Dataset entries:
· · · · ·
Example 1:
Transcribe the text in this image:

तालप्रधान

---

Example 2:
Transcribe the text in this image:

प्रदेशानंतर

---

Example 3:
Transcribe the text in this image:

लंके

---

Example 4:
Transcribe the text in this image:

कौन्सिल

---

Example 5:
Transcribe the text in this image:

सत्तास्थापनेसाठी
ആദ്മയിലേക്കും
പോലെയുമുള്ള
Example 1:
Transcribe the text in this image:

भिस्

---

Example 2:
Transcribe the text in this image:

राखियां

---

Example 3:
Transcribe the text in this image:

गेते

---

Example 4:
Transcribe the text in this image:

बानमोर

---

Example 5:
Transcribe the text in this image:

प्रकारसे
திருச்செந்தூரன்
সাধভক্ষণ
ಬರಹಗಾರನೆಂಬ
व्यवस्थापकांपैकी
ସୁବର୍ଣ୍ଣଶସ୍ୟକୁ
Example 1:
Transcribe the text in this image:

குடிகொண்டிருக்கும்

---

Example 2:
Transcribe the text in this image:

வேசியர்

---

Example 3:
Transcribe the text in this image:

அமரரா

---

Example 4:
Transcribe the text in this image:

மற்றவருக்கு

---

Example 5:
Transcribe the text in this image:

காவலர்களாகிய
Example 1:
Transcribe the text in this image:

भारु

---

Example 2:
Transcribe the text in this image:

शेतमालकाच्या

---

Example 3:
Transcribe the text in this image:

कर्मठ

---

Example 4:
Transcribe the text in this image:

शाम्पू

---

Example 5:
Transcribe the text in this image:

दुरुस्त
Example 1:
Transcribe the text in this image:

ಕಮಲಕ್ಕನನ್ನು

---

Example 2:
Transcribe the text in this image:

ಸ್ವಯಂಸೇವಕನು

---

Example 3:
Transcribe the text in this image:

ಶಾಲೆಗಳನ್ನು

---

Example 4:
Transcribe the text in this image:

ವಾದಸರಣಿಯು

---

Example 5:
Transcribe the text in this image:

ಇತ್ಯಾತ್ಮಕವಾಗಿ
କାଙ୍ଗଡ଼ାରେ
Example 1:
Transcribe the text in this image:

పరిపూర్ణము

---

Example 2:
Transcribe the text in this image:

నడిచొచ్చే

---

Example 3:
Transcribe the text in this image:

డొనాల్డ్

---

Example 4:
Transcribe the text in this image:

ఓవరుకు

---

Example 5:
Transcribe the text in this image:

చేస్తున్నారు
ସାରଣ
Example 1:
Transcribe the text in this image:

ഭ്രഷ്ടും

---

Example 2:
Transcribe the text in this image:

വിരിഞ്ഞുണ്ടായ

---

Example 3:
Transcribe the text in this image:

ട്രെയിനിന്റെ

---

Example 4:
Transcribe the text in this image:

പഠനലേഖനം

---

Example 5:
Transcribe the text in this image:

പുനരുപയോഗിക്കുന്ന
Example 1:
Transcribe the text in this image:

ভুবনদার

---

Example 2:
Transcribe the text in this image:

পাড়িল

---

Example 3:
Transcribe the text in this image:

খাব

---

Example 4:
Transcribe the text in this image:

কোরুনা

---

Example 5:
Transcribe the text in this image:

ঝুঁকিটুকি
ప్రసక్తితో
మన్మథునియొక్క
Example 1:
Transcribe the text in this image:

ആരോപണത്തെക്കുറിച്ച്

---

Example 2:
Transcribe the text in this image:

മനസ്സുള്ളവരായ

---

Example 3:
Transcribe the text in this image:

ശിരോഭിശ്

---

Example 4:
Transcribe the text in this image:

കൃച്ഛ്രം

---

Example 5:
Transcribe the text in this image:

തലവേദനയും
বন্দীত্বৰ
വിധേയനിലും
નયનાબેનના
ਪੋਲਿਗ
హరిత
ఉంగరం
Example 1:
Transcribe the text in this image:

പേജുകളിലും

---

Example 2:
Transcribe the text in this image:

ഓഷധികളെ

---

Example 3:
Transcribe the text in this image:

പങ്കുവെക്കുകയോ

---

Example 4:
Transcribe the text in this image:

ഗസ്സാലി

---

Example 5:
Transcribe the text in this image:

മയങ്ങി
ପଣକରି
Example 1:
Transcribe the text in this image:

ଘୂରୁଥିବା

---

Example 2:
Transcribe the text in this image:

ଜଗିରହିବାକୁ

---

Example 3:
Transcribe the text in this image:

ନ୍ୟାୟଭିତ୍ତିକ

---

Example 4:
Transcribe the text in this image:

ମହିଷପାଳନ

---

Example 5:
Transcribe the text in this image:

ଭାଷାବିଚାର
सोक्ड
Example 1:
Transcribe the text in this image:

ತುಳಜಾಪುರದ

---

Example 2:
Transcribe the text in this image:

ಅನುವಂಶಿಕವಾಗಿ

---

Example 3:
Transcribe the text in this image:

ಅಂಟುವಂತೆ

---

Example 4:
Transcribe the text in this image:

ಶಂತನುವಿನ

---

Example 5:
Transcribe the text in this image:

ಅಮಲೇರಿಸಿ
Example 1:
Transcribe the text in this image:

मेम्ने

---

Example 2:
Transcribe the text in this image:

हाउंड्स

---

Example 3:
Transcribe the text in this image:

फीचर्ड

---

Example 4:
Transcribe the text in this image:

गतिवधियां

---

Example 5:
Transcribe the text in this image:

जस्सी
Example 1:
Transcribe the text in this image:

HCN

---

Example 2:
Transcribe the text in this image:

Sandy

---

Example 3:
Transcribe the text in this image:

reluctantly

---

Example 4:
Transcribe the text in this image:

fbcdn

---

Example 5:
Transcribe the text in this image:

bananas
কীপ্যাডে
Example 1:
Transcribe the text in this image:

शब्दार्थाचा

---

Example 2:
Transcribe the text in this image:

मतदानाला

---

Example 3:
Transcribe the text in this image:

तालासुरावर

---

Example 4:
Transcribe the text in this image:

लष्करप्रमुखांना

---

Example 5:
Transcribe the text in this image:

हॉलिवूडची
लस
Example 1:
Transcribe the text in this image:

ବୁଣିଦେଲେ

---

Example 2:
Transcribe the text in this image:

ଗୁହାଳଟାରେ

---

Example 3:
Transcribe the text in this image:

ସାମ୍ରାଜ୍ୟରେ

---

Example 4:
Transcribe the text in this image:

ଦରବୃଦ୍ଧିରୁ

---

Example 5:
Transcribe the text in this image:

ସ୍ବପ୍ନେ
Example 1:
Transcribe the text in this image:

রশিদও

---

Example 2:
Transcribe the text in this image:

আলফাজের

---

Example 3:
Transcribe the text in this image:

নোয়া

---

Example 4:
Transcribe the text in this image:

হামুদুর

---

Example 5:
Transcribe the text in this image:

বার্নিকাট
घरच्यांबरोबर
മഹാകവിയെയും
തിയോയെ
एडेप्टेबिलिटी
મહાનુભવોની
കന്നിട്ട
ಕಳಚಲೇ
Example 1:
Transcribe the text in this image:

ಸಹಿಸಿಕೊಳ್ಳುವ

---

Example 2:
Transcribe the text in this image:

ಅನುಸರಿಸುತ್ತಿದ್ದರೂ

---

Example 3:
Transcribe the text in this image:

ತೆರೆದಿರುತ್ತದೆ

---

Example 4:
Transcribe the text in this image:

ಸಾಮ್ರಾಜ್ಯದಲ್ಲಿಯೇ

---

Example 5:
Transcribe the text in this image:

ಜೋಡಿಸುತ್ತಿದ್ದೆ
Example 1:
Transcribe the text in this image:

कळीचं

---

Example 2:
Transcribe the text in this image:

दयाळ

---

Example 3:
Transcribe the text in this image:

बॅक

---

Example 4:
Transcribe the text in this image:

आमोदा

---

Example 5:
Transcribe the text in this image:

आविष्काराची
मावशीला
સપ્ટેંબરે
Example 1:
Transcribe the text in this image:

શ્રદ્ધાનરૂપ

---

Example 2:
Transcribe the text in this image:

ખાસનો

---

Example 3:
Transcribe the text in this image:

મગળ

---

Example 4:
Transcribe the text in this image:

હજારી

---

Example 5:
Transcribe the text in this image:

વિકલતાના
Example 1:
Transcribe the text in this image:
· · · · ·
» **Work to do**
Reproduce the material above verbatim, everything from its first line down to and including the line containing "மற்றவருக்கு".

» **Solution for this exercise**
Example 1:
Transcribe the text in this image:

तालप्रधान

---

Example 2:
Transcribe the text in this image:

प्रदेशानंतर

---

Example 3:
Transcribe the text in this image:

लंके

---

Example 4:
Transcribe the text in this image:

कौन्सिल

---

Example 5:
Transcribe the text in this image:

सत्तास्थापनेसाठी
ആദ്മയിലേക്കും
പോലെയുമുള്ള
Example 1:
Transcribe the text in this image:

भिस्

---

Example 2:
Transcribe the text in this image:

राखियां

---

Example 3:
Transcribe the text in this image:

गेते

---

Example 4:
Transcribe the text in this image:

बानमोर

---

Example 5:
Transcribe the text in this image:

प्रकारसे
திருச்செந்தூரன்
সাধভক্ষণ
ಬರಹಗಾರನೆಂಬ
व्यवस्थापकांपैकी
ସୁବର୍ଣ୍ଣଶସ୍ୟକୁ
Example 1:
Transcribe the text in this image:

குடிகொண்டிருக்கும்

---

Example 2:
Transcribe the text in this image:

வேசியர்

---

Example 3:
Transcribe the text in this image:

அமரரா

---

Example 4:
Transcribe the text in this image:

மற்றவருக்கு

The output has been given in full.